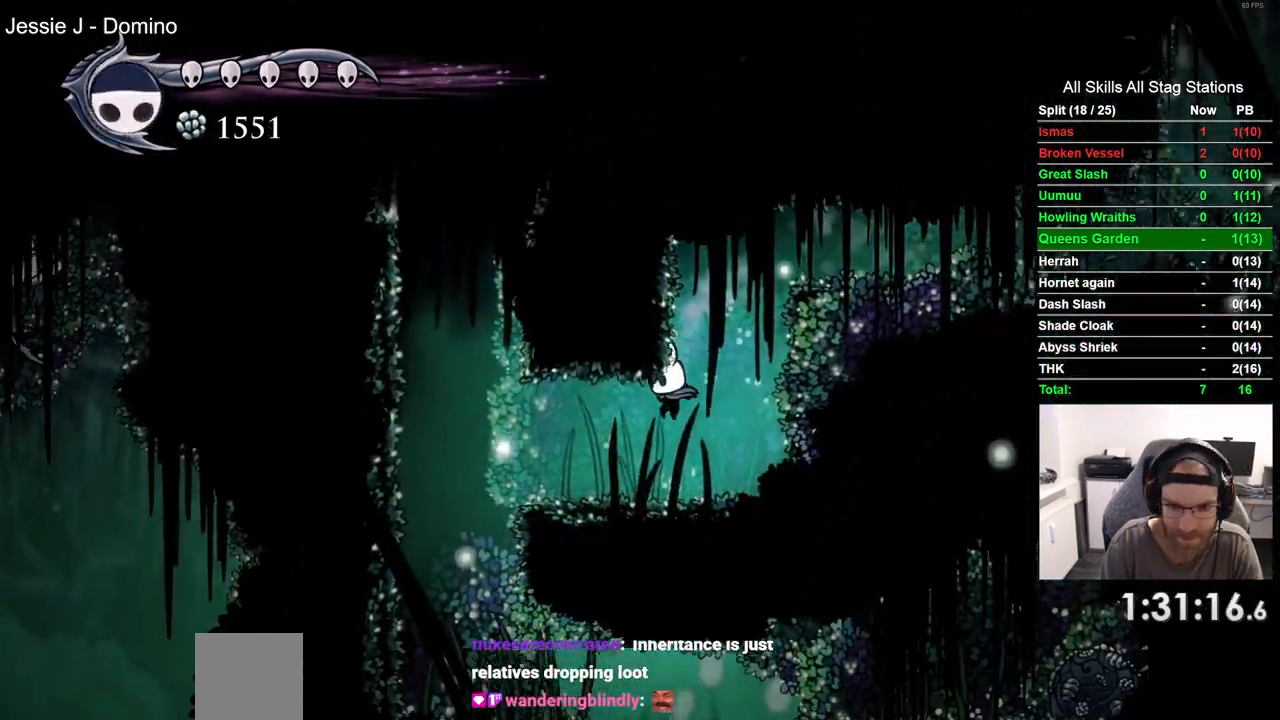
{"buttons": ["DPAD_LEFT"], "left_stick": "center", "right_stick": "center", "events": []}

--

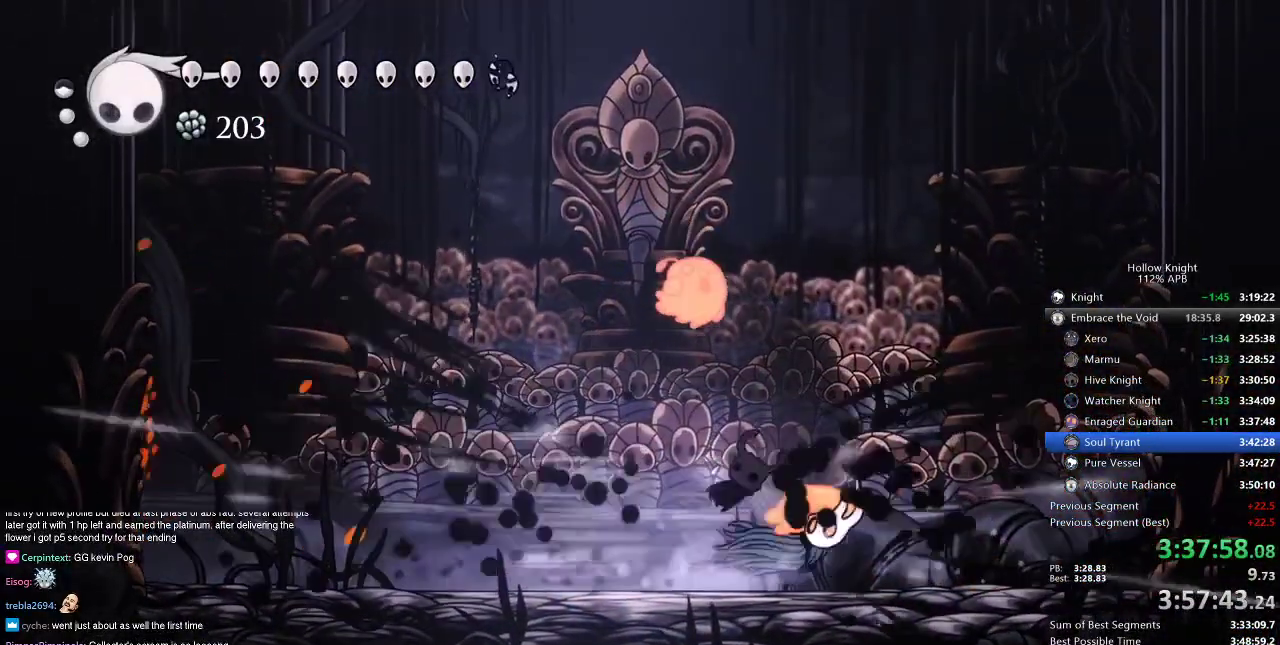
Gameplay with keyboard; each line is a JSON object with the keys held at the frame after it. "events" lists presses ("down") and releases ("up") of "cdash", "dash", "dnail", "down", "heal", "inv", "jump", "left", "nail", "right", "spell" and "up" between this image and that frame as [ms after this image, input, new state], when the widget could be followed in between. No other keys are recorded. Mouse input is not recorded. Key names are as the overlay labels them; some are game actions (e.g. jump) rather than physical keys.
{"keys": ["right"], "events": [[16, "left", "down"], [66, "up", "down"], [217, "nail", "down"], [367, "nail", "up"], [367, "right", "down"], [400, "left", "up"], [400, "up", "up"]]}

...

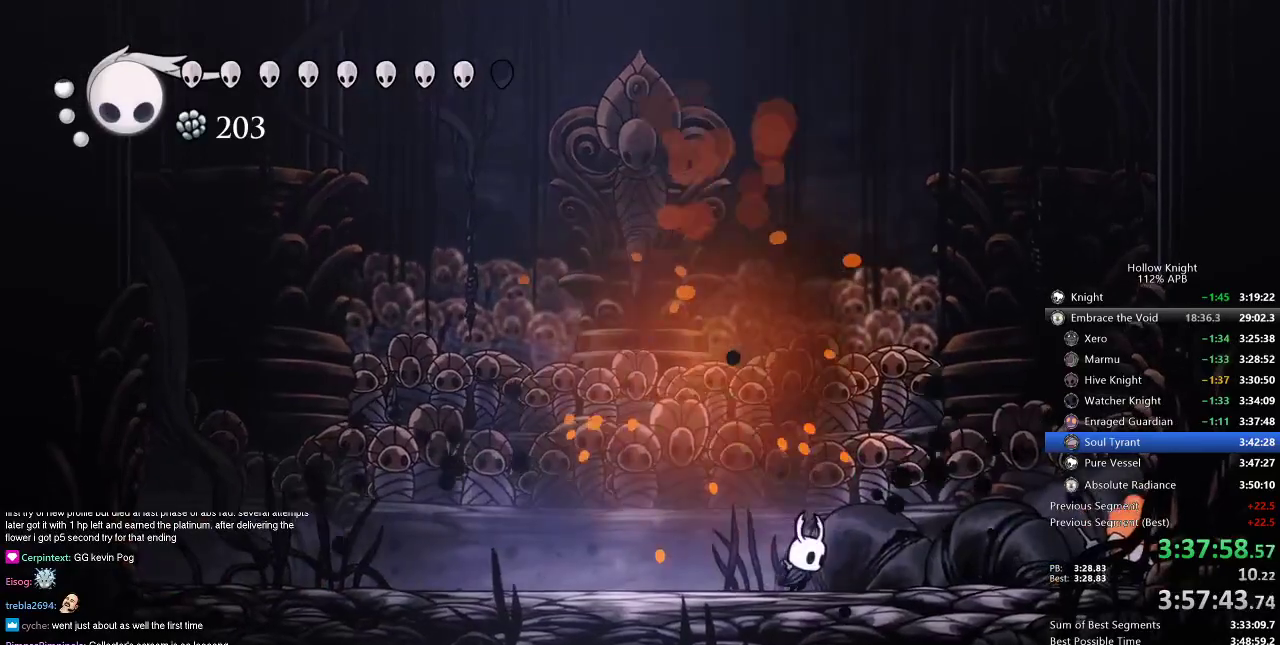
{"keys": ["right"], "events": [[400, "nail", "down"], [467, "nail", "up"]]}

## What is expected
Find and show each line of the listing with the word "down".

## Output for this task
Gameplay with keyboard; each line is a JSON object with the keys held at the frame after it. "events" lists presses ("down") and releases ("up") of "cdash", "dash", "dnail", "down", "heal", "inv", "jump", "left", "nail", "right", "spell" and "up" between this image and that frame as [ms after this image, input, new state], when the widget could be followed in between. No other keys are recorded. Mouse input is not recorded. Key names are as the overlay labels them; some are game actions (e.g. jump) rather than physical keys.
{"keys": ["right"], "events": [[16, "left", "down"], [66, "up", "down"], [217, "nail", "down"], [367, "nail", "up"], [367, "right", "down"], [400, "left", "up"], [400, "up", "up"]]}
{"keys": ["right"], "events": [[400, "nail", "down"], [467, "nail", "up"]]}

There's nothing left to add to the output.